Geograf.id — Manchester United berhasil meraih kemenangan pertama mereka di pra-musim 2026/27 dengan skor telak 5-0 melawan Rosenborg di Trondheim, Norwegia. Kemenangan ini menjadi respons positif setelah kekalahan sebelumnya dari Wrexham.
Pertandingan ini menampilkan beberapa penampilan individu yang kuat dan evolusi gaya permainan di bawah pelatih permanen baru, Michael Carrick. Pengaruh akademi muda klub juga terlihat jelas, meskipun beberapa pertanyaan masih menyelimuti salah satu pemain muda.
Perubahan Gaya ‘Carrick-ball’
Sejak Michael Carrick mengambil alih, fokus tim United bergeser pada transisi cepat dan serangan balik kilat melalui pemain sayap seperti Bryan Mbeumo dan Patrick Dorgu, serta kreativitas dari Bruno Fernandes dan Matheus Cunha. Pada periode tersebut, United menempati peringkat ketiga dalam hal serangan balik per pertandingan dan terdepan dalam gol yang dicetak dari serangan balik.
Namun, tim United kali ini, bahkan tanpa Fernandes atau Cunha, terlihat nyaman menguasai bola. Mereka mampu membongkar pertahanan Rosenborg, dengan Joshua Zirkzee memainkan peran penting dalam menjaga bola di lini serang dan membangun serangan.

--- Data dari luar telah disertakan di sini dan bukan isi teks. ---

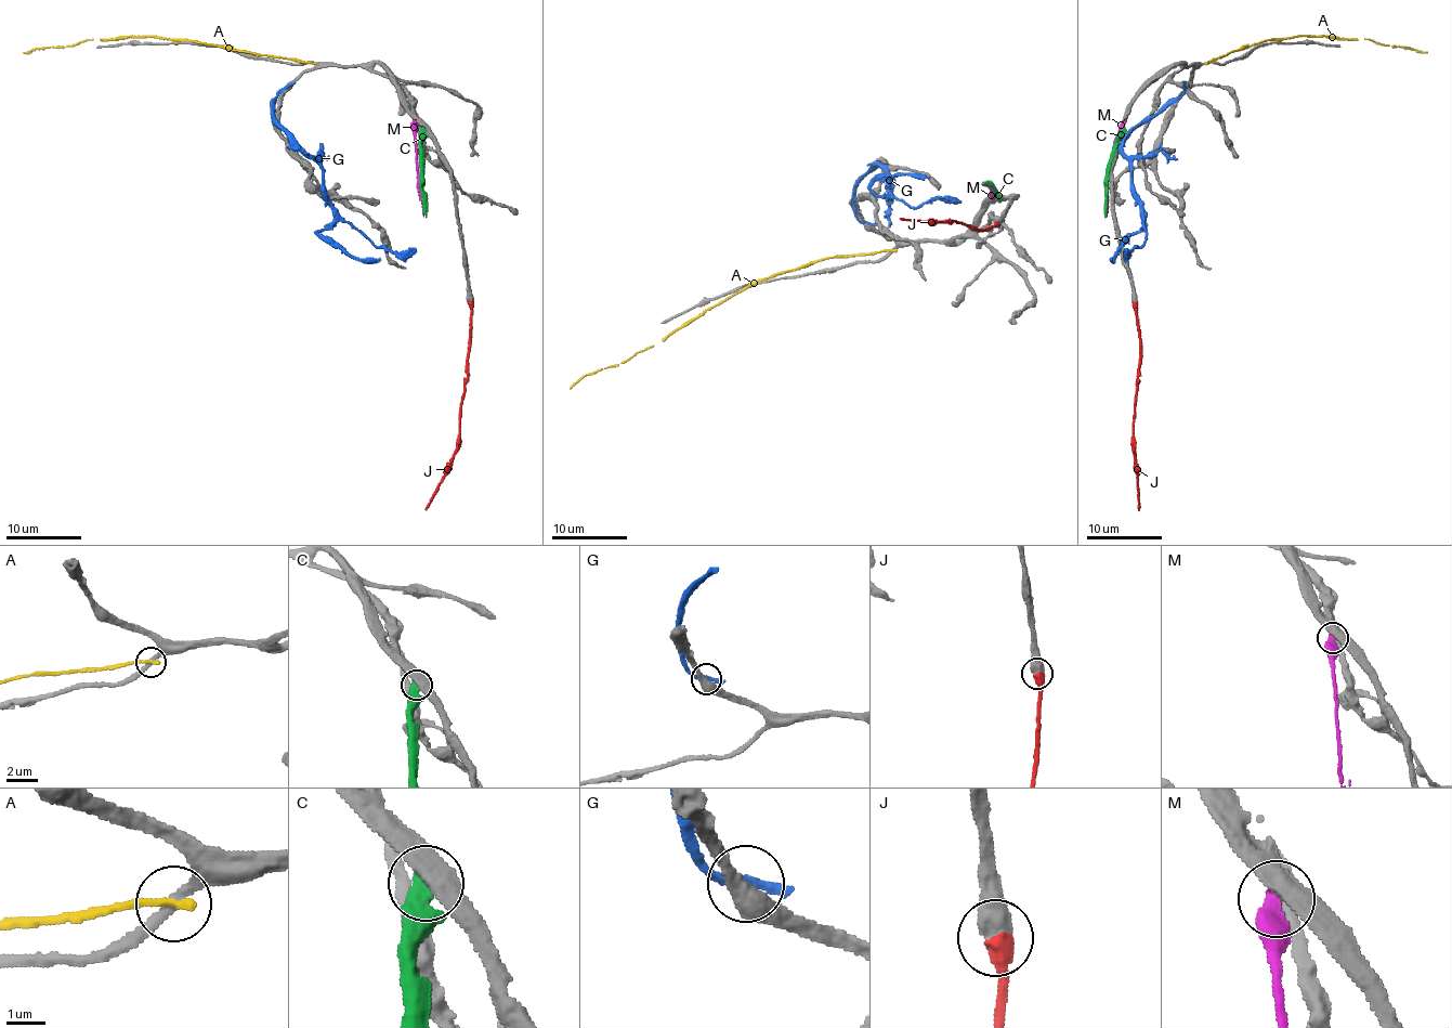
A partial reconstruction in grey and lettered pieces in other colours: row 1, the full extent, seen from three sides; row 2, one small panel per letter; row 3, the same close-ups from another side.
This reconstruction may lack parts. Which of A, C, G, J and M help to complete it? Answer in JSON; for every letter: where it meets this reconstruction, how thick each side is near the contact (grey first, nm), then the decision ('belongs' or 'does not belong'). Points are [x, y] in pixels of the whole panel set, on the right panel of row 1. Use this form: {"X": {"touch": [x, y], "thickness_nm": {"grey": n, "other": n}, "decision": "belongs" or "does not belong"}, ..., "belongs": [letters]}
{"A": {"touch": [1206, 63], "thickness_nm": {"grey": 220, "other": 220}, "decision": "does not belong"}, "C": {"touch": [1122, 130], "thickness_nm": {"grey": 480, "other": 600}, "decision": "does not belong"}, "G": {"touch": [1186, 87], "thickness_nm": {"grey": 440, "other": 340}, "decision": "does not belong"}, "J": {"touch": [1135, 303], "thickness_nm": {"grey": 600, "other": 500}, "decision": "belongs"}, "M": {"touch": [1125, 121], "thickness_nm": {"grey": 460, "other": 420}, "decision": "does not belong"}, "belongs": ["J"]}

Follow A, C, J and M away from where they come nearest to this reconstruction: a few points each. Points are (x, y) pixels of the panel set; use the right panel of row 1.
A: (1206, 64), (1266, 39), (1317, 35), (1364, 39), (1426, 53)
C: (1122, 129), (1108, 173), (1106, 217)
J: (1135, 302), (1139, 375), (1134, 449), (1139, 510)
M: (1124, 121), (1112, 152), (1107, 217)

Meskipun transisi cepat masih menjadi bagian dari strategi, Carrick tampaknya ingin menerapkan perubahan gaya yang lebih mengutamakan penguasaan bola.
Peran Penting Zirkzee
Joshua Zirkzee tampil sebagai pemain terbaik dalam pertandingan ini. Meskipun sempat menjadi sosok yang banyak dikritik sejak kedatangannya pada tahun 2024, Zirkzee menunjukkan kualitas teknisnya di Norwegia. Ia menjadi jangkar penguasaan bola dan mampu menghubungkan permainan dengan rekan-rekannya.

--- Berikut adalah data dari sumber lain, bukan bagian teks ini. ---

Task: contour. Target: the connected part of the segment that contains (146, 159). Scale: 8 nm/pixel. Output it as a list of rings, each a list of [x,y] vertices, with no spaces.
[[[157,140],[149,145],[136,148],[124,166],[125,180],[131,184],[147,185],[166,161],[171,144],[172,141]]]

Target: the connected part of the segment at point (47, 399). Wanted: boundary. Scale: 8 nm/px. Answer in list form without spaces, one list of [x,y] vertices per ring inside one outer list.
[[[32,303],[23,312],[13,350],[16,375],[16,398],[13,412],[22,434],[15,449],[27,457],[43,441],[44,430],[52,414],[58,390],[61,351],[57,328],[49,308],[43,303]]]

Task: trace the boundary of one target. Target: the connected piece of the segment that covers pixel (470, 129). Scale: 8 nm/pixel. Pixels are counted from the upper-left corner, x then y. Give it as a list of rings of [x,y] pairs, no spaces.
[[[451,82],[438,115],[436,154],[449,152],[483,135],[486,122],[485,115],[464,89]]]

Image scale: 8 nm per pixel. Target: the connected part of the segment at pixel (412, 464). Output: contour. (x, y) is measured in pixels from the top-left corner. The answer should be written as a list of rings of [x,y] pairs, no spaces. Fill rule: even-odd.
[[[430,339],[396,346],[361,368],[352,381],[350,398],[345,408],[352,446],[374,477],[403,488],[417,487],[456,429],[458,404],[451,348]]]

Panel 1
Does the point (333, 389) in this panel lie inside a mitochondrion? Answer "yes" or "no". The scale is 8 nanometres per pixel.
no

Dalam 60 menit penampilannya, Zirkzee mencetak dua gol, salah satunya melalui aksi individu yang memukau setelah kerja sama satu-dua dengan Harry Amass, melewati dua bek dan mengecoh kiper sebelum menceploskan bola ke gawang kosong. Namun, pertanyaan tetap ada mengenai kemampuannya beradaptasi dengan kecepatan sepak bola Inggris, dan perannya di masa depan mungkin lebih sebagai pelengkap bagi penyerang seperti Benjamin Sesko.

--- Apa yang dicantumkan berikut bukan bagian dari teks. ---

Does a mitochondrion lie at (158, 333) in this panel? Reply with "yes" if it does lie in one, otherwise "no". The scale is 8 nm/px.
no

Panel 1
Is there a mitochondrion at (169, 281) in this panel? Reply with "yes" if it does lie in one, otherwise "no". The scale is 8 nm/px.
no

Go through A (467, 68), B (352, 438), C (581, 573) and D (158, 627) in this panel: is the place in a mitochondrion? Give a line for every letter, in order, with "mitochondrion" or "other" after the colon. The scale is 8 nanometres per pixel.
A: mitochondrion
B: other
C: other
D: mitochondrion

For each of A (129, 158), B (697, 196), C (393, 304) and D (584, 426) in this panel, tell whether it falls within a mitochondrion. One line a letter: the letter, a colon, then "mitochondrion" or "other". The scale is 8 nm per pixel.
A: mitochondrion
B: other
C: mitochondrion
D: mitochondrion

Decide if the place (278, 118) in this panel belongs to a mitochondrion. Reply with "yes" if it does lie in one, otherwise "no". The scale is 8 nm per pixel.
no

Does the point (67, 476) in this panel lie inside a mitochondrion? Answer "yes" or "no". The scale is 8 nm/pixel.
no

Bakat Muda dari Carrington Bersinar
Akademi Manchester United kembali menunjukkan potensinya. Shea Lacey, yang bermain sebagai nomor 10, menunjukkan kedewasaan dalam permainannya dan mencetak gol pembuka dengan tenang. Ia sempat menjadi bintang muda yang menjanjikan, dan kini menunjukkan bahwa ia bisa memiliki peran serius di tim utama.
Harry Amass, yang masuk sebagai pemain pengganti di babak kedua, juga menunjukkan insting yang baik dalam menyerang dari posisi bek kiri dan solid dalam bertahan. Jacob Devaney dan Ethan Williams akan mengenang gol mereka, sementara Jaydan Kamason, bek kanan berusia 19 tahun, tampil elektrik dengan dua assist melalui umpan silang rendah yang mematikan.
Ke mana JJ Gabriel?
Munculnya JJ Gabriel, wonderkid berusia 15 tahun, dalam skuad perjalanan pra-musim menimbulkan antisipasi. Namun, pemain muda ini hanya duduk di bangku cadangan dan tidak mendapatkan kesempatan bermain. Manajer Michael Carrick mengisyaratkan bahwa Gabriel akan mendapatkan menit bermain di pertandingan persahabatan mendatang, sehingga para penggemar diminta untuk bersabar menanti perkembangannya.